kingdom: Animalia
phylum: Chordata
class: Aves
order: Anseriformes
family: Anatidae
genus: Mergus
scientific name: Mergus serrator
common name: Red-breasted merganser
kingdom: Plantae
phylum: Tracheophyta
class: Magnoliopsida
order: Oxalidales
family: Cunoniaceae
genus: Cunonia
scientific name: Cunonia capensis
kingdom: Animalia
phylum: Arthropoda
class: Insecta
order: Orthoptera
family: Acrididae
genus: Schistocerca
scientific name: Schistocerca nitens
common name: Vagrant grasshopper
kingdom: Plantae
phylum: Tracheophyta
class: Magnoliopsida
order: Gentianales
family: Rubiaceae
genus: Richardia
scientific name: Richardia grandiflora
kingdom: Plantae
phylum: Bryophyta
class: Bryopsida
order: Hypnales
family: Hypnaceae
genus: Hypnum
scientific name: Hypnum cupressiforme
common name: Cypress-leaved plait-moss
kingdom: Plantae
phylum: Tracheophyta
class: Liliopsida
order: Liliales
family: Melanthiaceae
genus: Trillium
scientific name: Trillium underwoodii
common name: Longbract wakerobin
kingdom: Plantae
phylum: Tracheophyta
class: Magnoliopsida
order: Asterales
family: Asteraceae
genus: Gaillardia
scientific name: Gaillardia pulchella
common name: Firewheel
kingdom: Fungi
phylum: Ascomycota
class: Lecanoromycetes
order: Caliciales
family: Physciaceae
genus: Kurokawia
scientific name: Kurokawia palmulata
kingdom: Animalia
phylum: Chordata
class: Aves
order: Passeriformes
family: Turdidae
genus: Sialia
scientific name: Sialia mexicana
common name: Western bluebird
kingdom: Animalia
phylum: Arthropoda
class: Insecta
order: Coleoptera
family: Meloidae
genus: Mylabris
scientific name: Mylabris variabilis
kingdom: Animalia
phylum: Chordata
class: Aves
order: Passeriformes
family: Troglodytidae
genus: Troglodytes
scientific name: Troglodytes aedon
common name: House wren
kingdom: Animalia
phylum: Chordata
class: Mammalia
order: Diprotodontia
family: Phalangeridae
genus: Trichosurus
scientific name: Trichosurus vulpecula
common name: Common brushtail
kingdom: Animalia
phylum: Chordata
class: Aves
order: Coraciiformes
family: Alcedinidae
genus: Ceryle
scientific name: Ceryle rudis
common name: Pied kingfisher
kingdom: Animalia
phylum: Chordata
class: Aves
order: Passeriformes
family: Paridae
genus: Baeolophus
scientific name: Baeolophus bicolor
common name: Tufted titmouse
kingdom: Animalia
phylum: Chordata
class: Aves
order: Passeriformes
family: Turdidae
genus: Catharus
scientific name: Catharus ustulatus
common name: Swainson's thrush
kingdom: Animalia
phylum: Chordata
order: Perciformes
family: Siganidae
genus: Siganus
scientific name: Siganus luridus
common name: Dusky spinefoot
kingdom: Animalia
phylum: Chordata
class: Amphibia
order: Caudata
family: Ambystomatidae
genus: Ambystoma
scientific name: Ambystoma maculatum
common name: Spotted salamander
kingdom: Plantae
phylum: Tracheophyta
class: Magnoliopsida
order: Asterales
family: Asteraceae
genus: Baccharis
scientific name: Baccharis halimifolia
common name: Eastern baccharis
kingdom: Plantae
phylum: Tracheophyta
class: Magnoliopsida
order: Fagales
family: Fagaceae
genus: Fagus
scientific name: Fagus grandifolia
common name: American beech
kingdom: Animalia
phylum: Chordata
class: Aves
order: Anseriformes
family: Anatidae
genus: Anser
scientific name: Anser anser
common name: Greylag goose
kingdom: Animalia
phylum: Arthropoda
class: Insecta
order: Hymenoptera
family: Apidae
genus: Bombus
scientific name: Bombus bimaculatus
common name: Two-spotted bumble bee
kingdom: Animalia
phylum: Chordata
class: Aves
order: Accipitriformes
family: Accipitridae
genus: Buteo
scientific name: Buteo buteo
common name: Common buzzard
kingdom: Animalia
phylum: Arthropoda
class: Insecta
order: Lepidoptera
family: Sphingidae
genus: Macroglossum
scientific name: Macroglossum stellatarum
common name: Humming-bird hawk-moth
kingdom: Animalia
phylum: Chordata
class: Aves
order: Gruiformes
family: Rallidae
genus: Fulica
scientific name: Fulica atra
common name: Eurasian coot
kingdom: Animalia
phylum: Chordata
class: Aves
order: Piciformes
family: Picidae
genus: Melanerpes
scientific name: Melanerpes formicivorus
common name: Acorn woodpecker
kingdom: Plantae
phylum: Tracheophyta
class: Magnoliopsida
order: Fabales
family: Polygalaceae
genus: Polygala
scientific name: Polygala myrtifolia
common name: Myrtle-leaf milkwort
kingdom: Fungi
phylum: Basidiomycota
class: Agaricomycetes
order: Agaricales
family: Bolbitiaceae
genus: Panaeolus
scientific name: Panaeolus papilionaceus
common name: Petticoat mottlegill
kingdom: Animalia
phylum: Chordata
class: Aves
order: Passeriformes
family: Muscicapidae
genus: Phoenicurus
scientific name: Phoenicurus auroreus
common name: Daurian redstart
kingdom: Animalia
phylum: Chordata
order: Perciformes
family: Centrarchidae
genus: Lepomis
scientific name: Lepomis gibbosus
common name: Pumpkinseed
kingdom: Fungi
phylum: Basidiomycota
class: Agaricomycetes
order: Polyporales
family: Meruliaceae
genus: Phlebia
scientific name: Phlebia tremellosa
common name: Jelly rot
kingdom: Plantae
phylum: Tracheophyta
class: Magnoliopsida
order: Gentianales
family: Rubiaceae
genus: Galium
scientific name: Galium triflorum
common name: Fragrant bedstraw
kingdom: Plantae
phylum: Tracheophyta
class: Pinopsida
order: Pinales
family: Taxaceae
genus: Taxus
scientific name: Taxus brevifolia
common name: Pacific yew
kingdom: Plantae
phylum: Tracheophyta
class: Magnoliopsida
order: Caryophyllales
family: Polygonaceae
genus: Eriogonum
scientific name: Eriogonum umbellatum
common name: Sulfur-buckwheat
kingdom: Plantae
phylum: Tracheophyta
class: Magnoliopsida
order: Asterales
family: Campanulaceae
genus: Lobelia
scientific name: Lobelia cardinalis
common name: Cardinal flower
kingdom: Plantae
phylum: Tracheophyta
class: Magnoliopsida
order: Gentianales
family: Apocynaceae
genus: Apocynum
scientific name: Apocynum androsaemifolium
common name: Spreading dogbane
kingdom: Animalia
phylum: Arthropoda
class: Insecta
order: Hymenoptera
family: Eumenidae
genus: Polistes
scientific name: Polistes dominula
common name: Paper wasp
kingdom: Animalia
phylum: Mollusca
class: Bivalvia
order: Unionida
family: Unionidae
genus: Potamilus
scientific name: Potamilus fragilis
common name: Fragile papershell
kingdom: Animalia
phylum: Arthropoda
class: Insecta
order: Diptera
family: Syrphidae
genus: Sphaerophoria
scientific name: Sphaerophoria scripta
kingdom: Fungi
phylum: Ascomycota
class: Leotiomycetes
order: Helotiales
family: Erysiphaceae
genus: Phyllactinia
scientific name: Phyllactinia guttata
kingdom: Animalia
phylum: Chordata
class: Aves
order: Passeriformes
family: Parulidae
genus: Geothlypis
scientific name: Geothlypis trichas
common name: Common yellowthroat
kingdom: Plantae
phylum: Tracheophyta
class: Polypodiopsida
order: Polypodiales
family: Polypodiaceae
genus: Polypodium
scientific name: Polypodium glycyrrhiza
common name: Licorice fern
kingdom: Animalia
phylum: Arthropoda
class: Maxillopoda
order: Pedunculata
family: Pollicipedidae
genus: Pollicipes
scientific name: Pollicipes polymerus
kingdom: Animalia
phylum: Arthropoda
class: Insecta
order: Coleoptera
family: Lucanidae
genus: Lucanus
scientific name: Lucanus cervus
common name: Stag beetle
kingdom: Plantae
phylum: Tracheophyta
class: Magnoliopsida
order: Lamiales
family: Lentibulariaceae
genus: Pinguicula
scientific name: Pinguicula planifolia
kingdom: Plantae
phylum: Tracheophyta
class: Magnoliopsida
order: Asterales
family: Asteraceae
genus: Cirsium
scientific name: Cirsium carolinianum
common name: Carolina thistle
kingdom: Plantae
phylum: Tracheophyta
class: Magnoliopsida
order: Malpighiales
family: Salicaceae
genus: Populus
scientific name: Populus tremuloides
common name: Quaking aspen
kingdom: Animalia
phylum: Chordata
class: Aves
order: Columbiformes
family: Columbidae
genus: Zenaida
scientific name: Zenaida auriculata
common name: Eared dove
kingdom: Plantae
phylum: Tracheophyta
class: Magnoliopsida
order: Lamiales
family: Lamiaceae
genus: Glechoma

☆ ☆ ☆ ☆ ☆ ☆ ☆

> [The task]
Retype everything from the start of the records down to the line that contains "genus: Hypnum", including that line.

> [Completed task]
kingdom: Animalia
phylum: Chordata
class: Aves
order: Anseriformes
family: Anatidae
genus: Mergus
scientific name: Mergus serrator
common name: Red-breasted merganser
kingdom: Plantae
phylum: Tracheophyta
class: Magnoliopsida
order: Oxalidales
family: Cunoniaceae
genus: Cunonia
scientific name: Cunonia capensis
kingdom: Animalia
phylum: Arthropoda
class: Insecta
order: Orthoptera
family: Acrididae
genus: Schistocerca
scientific name: Schistocerca nitens
common name: Vagrant grasshopper
kingdom: Plantae
phylum: Tracheophyta
class: Magnoliopsida
order: Gentianales
family: Rubiaceae
genus: Richardia
scientific name: Richardia grandiflora
kingdom: Plantae
phylum: Bryophyta
class: Bryopsida
order: Hypnales
family: Hypnaceae
genus: Hypnum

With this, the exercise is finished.